Merasa persiapan Adrian sudah lengkap, Melissa bergerak keluar kamar untuk melihat si kecil.
Namun karena fokusnya ke arah belakang, tiba-tiba ada sesuatu yang ia tabrak.
"Aduh, keras banget. Apaan tuh-eh!" Melissa mengusap kepalanya, ia mendongak.
Seketika tercengang melihat siapa yang ia tabrak.
"Hati-hati, Nona!"
"Ah iya, maaf!"
Pria kekar dengan tinggi melewati batas pintu, bajunya yang hitam dan berbahan kaus membuat bentuk badannya tercetak, bahkan yang Melissa tabrak adalah dada bidangnya yang begitu menonjol.
"Gila, keker banget tuh badan.
Ganteng lagi," batinnya.
Kini Melissa salah tingkah sendiri saat pria tersebut tersenyum. Namun, saat melihat ke arah lain ternyata yang sepertinya ada banyak. "Kalian bodyguard?"

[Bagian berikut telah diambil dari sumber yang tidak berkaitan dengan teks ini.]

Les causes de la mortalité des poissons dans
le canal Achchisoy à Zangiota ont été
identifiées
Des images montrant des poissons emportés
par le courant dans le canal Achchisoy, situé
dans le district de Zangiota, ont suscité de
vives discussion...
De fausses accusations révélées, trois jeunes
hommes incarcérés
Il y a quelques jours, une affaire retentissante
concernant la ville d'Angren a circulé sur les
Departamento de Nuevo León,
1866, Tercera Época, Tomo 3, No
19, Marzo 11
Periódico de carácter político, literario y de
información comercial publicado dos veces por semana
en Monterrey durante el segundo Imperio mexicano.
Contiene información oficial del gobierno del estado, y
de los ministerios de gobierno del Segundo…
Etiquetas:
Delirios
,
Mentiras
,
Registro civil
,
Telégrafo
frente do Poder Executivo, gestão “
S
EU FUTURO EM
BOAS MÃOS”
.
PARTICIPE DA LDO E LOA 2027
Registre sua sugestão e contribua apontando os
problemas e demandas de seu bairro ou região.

"Ya, kita akan menjaga setelah ini!" jawab temannya. Yang ia tabrak tadi masih terlihat senyum ke arahnya.
"Oh ...."
***
Sudah jamnya makan siang Adrian di kantor. Melissa pun segera membuatkan makanan untuk diantar.

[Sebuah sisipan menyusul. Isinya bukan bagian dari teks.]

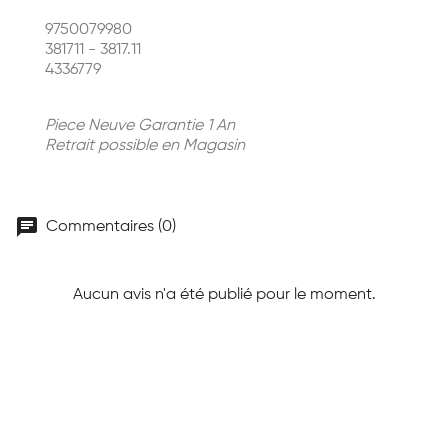
9750079980
381711 - 3817.11
4336779
Piece Neuve Garantie 1 An
Retrait possible en Magasin
chat
Commentaires (0)
Aucun avis n'a été publié pour le moment.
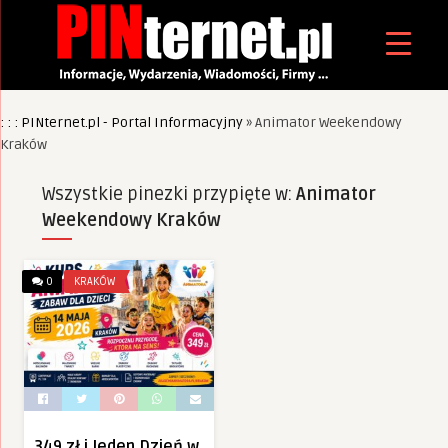
: : : PINternet.pl - Portal Informacyjny
»
Animator Weekendowy
Kraków
Wszystkie pinezki przypięte w:
Animator
Weekendowy Kraków
0
KRAKÓW
349 zł i Jeden Dzień w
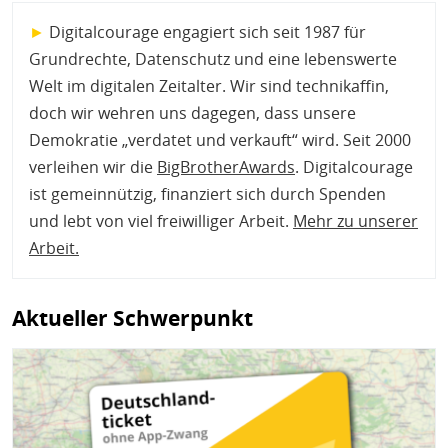
►
Digitalcourage engagiert sich seit 1987 für
Grundrechte, Datenschutz und eine lebenswerte
Welt im digitalen Zeitalter. Wir sind technikaffin,
doch wir wehren uns dagegen, dass unsere
Demokratie „verdatet und verkauft“ wird. Seit 2000
verleihen wir die
BigBrotherAwards
. Digitalcourage
ist gemeinnützig, finanziert sich durch Spenden
und lebt von viel freiwilliger Arbeit.
Mehr zu unserer
Arbeit
.
Aktueller Schwerpunkt
Bild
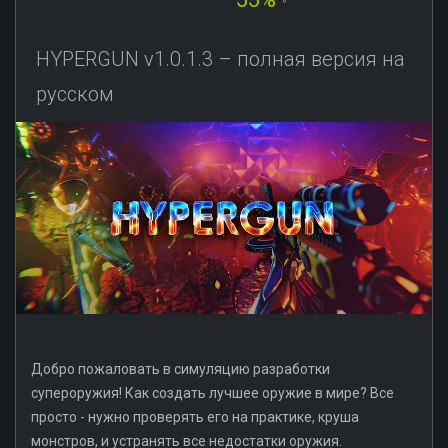
HYPERGUN v1.0.1.3 – полная версия на
русском
Добро пожаловать в симуляцию разработки
супероружия! Как создать лучшее оружие в мире? Все
просто - нужно проверять его на практике, круша
монстров, и устранять все недостатки оружия.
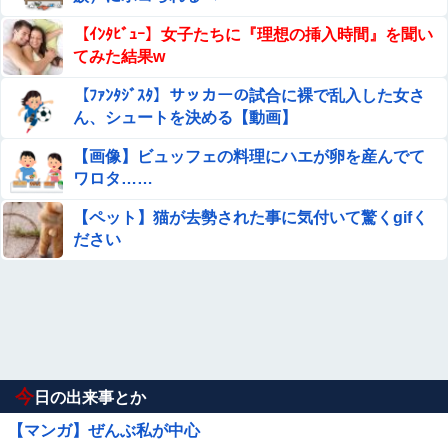
【ｲﾝﾀﾋﾞｭｰ】女子たちに『理想の挿入時間』を聞い
てみた結果w
【ﾌｧﾝﾀｼﾞｽﾀ】サッカーの試合に裸で乱入した女さ
ん、シュートを決める【動画】
【画像】ビュッフェの料理にハエが卵を産んでて
ワロタ……
【ペット】猫が去勢された事に気付いて驚くgifく
ださい
今
日の出来事とか
【マンガ】ぜんぶ私が中心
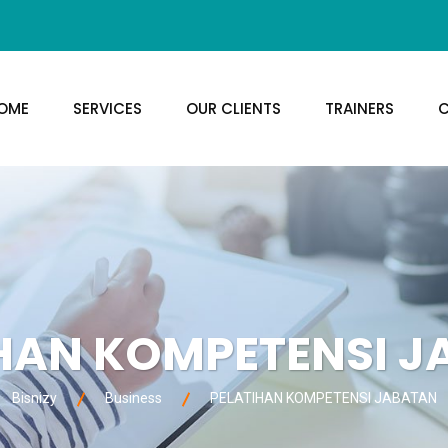
OME
SERVICES
OUR CLIENTS
TRAINERS
C
HAN KOMPETENSI 
Bisnizy
Business
PELATIHAN KOMPETENSI JABATAN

"Gila cakep banget bibir buatan aku!" Melissa memuji hasil hiasan makanannya sendiri.
"Buat apa Melissa untuk makan siang Bapak?" tanya Yani.
"Eh ini Mbak, aku buat omlet sama steak daging lembu, alias sapi hehe...."
"Wahh, kamu bisa tau makanan kesukaan Pak Adrian ?"
"Tau Mbak, dia yang riques. Oh ya, gimana hasil riasan makanan aku? Ini aku buat seperti muka bapak"
Seperti bekal makan anak TK.
Mungkin, itu yang bisa didefinisikan oleh Yani. "Kenapa bibir bapak jadi dower?"
"Ini seksi loh mbak bukannya dower!"
"Sudah cepat antarkan, takutnya jam makannya terlewat!"
"Oke, Mbak. Chia lagi tidur di kamar, liat-liat ya Mbak!"
"Iya!"
***
Bagi Melissa yang baru pertama kali mengunjungi perusahaan, tentu terpana melihat begitu megahnya gedung-gedung yang menjulang itu. Di dalam banyak sekali orang-orang yang berjibaku demi seonggok uang.
"Ini cita-cita ayahku banget bisa kerja di tempat begini!"
Melissa segera menindaki kakinya ke dalam perusahaan tersebut yang di mana ia diantar oleh salah satu pekerja di sana.
Tiba di ruangan pimpinan, ia melihat para bodyguard tadi sedang berjaga. Namun, kala itu Melissa mengurungkan dirinya untuk memasuki ruangan.
"Sudah ada nona Mauren yang membawakan makan," gumamnya.